Güncel MakalelerHukuk Genel

Genel Güvenliğin Taksirle Tehlikeye Sokulması Suçu

Genel Güvenliğin Taksirle Tehlikeye Sokulması Suçu 
TCK Madde 171

(1) Taksirle;

a) Yangına,

b) Bina çökmesine, toprak kaymasına, çığ düşmesine, sel veya taşkına, Neden olan kişi, fiilin başkalarının hayatı, sağlığı veya malvarlığı bakımından tehlikeli olması halinde, üç aydan bir yıla kadar hapis cezası ile cezalandırılır.

5237 sayılı Türk Ceza Kanunu (TCK) Tam Metin

Makale : Genel Güvenliğin Taksirle Tehlikeye Sokulması

TCK Madde 171 Genel Güvenliğin Taksirle Tehlikeye Sokulması Suçu
TCK Madde 171 Gerekçesi
Madde metninde, genel güvenliğin taksirle tehlikeye sokulması, suç olarak tanımlanmıştır.

Genel güvenliği kasten tehlikeye sokma suçunun birinci fıkrasında söz konusu edilen fiillerin taksirle işlenmesi de, suç oluşturmaktadır.
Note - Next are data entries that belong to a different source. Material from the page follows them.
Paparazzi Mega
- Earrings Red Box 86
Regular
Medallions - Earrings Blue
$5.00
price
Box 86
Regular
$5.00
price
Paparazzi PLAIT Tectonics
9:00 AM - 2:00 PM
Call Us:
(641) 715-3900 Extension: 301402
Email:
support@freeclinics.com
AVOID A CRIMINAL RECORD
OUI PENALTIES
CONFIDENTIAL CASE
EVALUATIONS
Ancak, bu fiiller dolayısıyla cezaya hükmedebilmek için de, kişilerin hayatı, sağlığı veya malvarlığı bakımından somut bir tehlikenin meydana gelmesi gerekir.

Bu fiillerin işlenmesiyle bir zarar neticesinin meydana gelmesi hâlinde, meydana gelen zarar neticesi açısından örneğin taksirle öldürme veya taksirle yaralama suçu oluşabilir. Bu gibi durumlarda, farklı neviden fikri içtima hükümlerinin uygulanması gerekir.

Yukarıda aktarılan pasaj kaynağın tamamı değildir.